Required work
Set down all of the data exactly. Pictures stay out of the copy.

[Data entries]
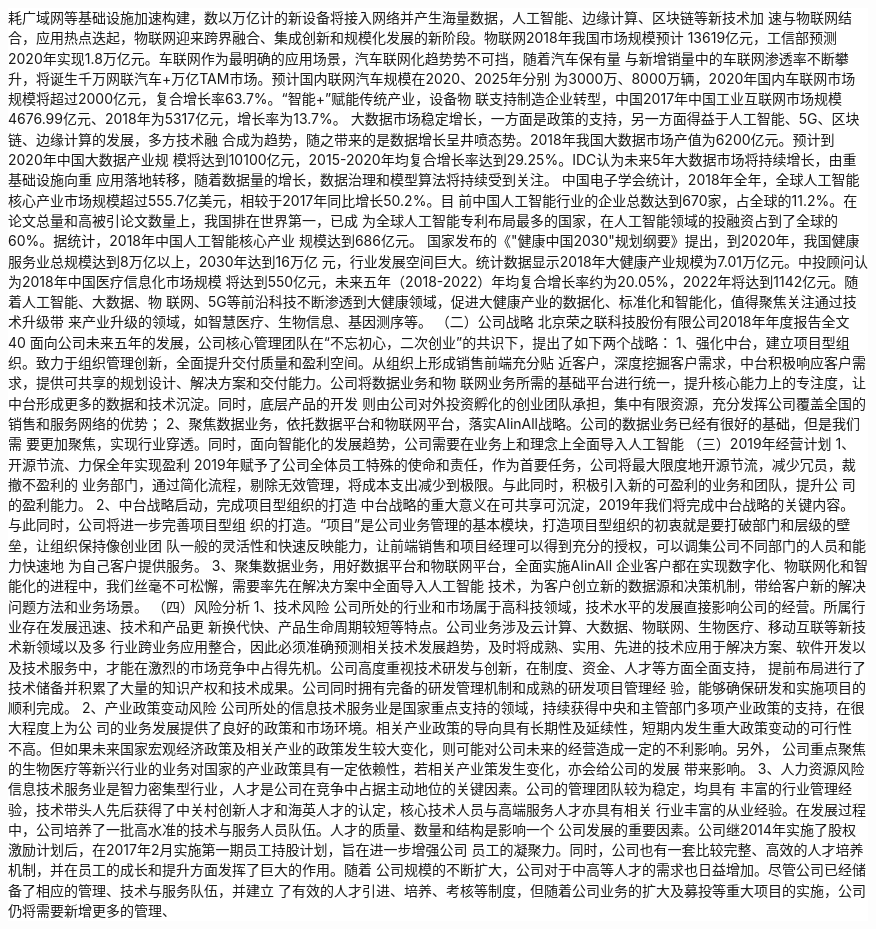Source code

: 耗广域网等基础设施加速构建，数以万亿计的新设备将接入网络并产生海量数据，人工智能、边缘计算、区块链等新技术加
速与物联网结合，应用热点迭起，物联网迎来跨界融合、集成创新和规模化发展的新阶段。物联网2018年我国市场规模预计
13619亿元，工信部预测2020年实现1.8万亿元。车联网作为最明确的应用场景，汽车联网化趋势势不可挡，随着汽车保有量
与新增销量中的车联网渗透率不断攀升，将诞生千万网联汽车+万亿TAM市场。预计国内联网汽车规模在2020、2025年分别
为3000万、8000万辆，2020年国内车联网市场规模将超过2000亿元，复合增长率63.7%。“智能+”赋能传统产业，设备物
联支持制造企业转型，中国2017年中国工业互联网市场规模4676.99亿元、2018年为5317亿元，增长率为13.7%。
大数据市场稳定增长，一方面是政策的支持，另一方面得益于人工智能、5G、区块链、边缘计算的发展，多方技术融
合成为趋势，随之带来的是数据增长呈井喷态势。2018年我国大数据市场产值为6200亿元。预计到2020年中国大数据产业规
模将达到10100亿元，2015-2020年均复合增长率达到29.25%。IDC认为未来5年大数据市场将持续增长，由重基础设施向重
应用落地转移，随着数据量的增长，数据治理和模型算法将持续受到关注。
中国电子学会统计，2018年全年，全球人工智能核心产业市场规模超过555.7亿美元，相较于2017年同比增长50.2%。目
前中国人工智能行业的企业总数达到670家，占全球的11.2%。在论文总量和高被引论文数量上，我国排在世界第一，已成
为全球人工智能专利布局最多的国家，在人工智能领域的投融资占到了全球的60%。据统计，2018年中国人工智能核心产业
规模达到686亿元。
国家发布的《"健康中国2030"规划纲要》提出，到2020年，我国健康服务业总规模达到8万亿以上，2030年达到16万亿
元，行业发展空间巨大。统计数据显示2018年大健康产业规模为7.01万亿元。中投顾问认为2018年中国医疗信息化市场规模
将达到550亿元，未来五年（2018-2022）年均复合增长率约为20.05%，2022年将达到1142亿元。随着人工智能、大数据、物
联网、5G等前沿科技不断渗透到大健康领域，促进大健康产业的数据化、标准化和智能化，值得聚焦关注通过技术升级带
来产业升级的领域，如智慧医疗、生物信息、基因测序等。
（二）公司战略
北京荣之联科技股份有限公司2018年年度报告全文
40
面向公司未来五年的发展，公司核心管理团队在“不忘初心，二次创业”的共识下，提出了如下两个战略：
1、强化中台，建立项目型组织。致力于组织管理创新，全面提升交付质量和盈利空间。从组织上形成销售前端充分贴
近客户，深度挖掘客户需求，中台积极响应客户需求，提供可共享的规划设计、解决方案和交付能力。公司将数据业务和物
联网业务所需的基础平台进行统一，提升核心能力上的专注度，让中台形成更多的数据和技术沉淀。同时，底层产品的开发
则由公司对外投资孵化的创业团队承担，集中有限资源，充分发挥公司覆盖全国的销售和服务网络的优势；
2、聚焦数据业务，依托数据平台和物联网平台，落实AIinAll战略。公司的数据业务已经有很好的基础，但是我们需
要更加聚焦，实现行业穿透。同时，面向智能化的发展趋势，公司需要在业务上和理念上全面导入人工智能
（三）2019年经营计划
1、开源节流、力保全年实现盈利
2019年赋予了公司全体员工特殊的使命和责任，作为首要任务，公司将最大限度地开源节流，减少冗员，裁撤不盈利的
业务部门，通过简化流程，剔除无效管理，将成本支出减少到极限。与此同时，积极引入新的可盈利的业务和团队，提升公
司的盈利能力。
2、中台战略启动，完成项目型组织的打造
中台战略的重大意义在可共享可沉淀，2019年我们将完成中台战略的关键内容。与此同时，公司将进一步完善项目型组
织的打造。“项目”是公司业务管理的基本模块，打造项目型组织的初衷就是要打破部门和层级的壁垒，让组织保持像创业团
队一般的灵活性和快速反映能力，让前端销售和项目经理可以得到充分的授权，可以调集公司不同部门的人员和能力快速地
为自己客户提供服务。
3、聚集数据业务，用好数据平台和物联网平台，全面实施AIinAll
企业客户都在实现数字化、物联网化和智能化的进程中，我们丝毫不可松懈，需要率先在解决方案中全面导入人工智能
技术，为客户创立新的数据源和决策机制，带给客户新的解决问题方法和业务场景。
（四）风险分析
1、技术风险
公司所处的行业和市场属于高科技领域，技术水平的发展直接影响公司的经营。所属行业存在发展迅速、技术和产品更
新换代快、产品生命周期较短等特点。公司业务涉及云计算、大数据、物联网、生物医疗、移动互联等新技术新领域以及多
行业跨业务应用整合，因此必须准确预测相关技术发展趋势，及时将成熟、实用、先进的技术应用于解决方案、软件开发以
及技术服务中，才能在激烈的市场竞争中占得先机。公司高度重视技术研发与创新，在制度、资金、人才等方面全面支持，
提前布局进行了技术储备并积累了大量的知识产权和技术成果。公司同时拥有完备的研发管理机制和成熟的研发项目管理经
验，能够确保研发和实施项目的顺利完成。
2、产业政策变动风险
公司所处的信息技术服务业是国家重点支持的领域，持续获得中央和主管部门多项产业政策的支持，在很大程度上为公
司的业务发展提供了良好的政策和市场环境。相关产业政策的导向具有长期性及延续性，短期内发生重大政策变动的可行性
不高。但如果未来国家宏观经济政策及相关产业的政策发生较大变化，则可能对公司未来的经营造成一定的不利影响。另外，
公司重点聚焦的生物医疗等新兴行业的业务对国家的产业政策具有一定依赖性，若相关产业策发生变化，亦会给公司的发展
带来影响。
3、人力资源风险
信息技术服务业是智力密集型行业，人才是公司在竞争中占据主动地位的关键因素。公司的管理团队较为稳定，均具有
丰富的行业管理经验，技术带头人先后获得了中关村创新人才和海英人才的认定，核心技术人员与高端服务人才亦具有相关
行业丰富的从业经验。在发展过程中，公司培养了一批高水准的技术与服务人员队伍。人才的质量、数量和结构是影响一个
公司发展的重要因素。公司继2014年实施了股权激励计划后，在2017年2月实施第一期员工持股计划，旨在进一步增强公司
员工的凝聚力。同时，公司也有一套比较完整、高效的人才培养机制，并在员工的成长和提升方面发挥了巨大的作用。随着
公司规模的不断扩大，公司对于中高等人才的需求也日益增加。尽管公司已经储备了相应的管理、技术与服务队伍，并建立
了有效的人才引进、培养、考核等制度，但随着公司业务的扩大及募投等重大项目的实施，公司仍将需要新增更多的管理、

Finished task
Source code

: 耗广域网等基础设施加速构建，数以万亿计的新设备将接入网络并产生海量数据，人工智能、边缘计算、区块链等新技术加
速与物联网结合，应用热点迭起，物联网迎来跨界融合、集成创新和规模化发展的新阶段。物联网2018年我国市场规模预计
13619亿元，工信部预测2020年实现1.8万亿元。车联网作为最明确的应用场景，汽车联网化趋势势不可挡，随着汽车保有量
与新增销量中的车联网渗透率不断攀升，将诞生千万网联汽车+万亿TAM市场。预计国内联网汽车规模在2020、2025年分别
为3000万、8000万辆，2020年国内车联网市场规模将超过2000亿元，复合增长率63.7%。“智能+”赋能传统产业，设备物
联支持制造企业转型，中国2017年中国工业互联网市场规模4676.99亿元、2018年为5317亿元，增长率为13.7%。
大数据市场稳定增长，一方面是政策的支持，另一方面得益于人工智能、5G、区块链、边缘计算的发展，多方技术融
合成为趋势，随之带来的是数据增长呈井喷态势。2018年我国大数据市场产值为6200亿元。预计到2020年中国大数据产业规
模将达到10100亿元，2015-2020年均复合增长率达到29.25%。IDC认为未来5年大数据市场将持续增长，由重基础设施向重
应用落地转移，随着数据量的增长，数据治理和模型算法将持续受到关注。
中国电子学会统计，2018年全年，全球人工智能核心产业市场规模超过555.7亿美元，相较于2017年同比增长50.2%。目
前中国人工智能行业的企业总数达到670家，占全球的11.2%。在论文总量和高被引论文数量上，我国排在世界第一，已成
为全球人工智能专利布局最多的国家，在人工智能领域的投融资占到了全球的60%。据统计，2018年中国人工智能核心产业
规模达到686亿元。
国家发布的《"健康中国2030"规划纲要》提出，到2020年，我国健康服务业总规模达到8万亿以上，2030年达到16万亿
元，行业发展空间巨大。统计数据显示2018年大健康产业规模为7.01万亿元。中投顾问认为2018年中国医疗信息化市场规模
将达到550亿元，未来五年（2018-2022）年均复合增长率约为20.05%，2022年将达到1142亿元。随着人工智能、大数据、物
联网、5G等前沿科技不断渗透到大健康领域，促进大健康产业的数据化、标准化和智能化，值得聚焦关注通过技术升级带
来产业升级的领域，如智慧医疗、生物信息、基因测序等。
（二）公司战略
北京荣之联科技股份有限公司2018年年度报告全文
40
面向公司未来五年的发展，公司核心管理团队在“不忘初心，二次创业”的共识下，提出了如下两个战略：
1、强化中台，建立项目型组织。致力于组织管理创新，全面提升交付质量和盈利空间。从组织上形成销售前端充分贴
近客户，深度挖掘客户需求，中台积极响应客户需求，提供可共享的规划设计、解决方案和交付能力。公司将数据业务和物
联网业务所需的基础平台进行统一，提升核心能力上的专注度，让中台形成更多的数据和技术沉淀。同时，底层产品的开发
则由公司对外投资孵化的创业团队承担，集中有限资源，充分发挥公司覆盖全国的销售和服务网络的优势；
2、聚焦数据业务，依托数据平台和物联网平台，落实AIinAll战略。公司的数据业务已经有很好的基础，但是我们需
要更加聚焦，实现行业穿透。同时，面向智能化的发展趋势，公司需要在业务上和理念上全面导入人工智能
（三）2019年经营计划
1、开源节流、力保全年实现盈利
2019年赋予了公司全体员工特殊的使命和责任，作为首要任务，公司将最大限度地开源节流，减少冗员，裁撤不盈利的
业务部门，通过简化流程，剔除无效管理，将成本支出减少到极限。与此同时，积极引入新的可盈利的业务和团队，提升公
司的盈利能力。
2、中台战略启动，完成项目型组织的打造
中台战略的重大意义在可共享可沉淀，2019年我们将完成中台战略的关键内容。与此同时，公司将进一步完善项目型组
织的打造。“项目”是公司业务管理的基本模块，打造项目型组织的初衷就是要打破部门和层级的壁垒，让组织保持像创业团
队一般的灵活性和快速反映能力，让前端销售和项目经理可以得到充分的授权，可以调集公司不同部门的人员和能力快速地
为自己客户提供服务。
3、聚集数据业务，用好数据平台和物联网平台，全面实施AIinAll
企业客户都在实现数字化、物联网化和智能化的进程中，我们丝毫不可松懈，需要率先在解决方案中全面导入人工智能
技术，为客户创立新的数据源和决策机制，带给客户新的解决问题方法和业务场景。
（四）风险分析
1、技术风险
公司所处的行业和市场属于高科技领域，技术水平的发展直接影响公司的经营。所属行业存在发展迅速、技术和产品更
新换代快、产品生命周期较短等特点。公司业务涉及云计算、大数据、物联网、生物医疗、移动互联等新技术新领域以及多
行业跨业务应用整合，因此必须准确预测相关技术发展趋势，及时将成熟、实用、先进的技术应用于解决方案、软件开发以
及技术服务中，才能在激烈的市场竞争中占得先机。公司高度重视技术研发与创新，在制度、资金、人才等方面全面支持，
提前布局进行了技术储备并积累了大量的知识产权和技术成果。公司同时拥有完备的研发管理机制和成熟的研发项目管理经
验，能够确保研发和实施项目的顺利完成。
2、产业政策变动风险
公司所处的信息技术服务业是国家重点支持的领域，持续获得中央和主管部门多项产业政策的支持，在很大程度上为公
司的业务发展提供了良好的政策和市场环境。相关产业政策的导向具有长期性及延续性，短期内发生重大政策变动的可行性
不高。但如果未来国家宏观经济政策及相关产业的政策发生较大变化，则可能对公司未来的经营造成一定的不利影响。另外，
公司重点聚焦的生物医疗等新兴行业的业务对国家的产业政策具有一定依赖性，若相关产业策发生变化，亦会给公司的发展
带来影响。
3、人力资源风险
信息技术服务业是智力密集型行业，人才是公司在竞争中占据主动地位的关键因素。公司的管理团队较为稳定，均具有
丰富的行业管理经验，技术带头人先后获得了中关村创新人才和海英人才的认定，核心技术人员与高端服务人才亦具有相关
行业丰富的从业经验。在发展过程中，公司培养了一批高水准的技术与服务人员队伍。人才的质量、数量和结构是影响一个
公司发展的重要因素。公司继2014年实施了股权激励计划后，在2017年2月实施第一期员工持股计划，旨在进一步增强公司
员工的凝聚力。同时，公司也有一套比较完整、高效的人才培养机制，并在员工的成长和提升方面发挥了巨大的作用。随着
公司规模的不断扩大，公司对于中高等人才的需求也日益增加。尽管公司已经储备了相应的管理、技术与服务队伍，并建立
了有效的人才引进、培养、考核等制度，但随着公司业务的扩大及募投等重大项目的实施，公司仍将需要新增更多的管理、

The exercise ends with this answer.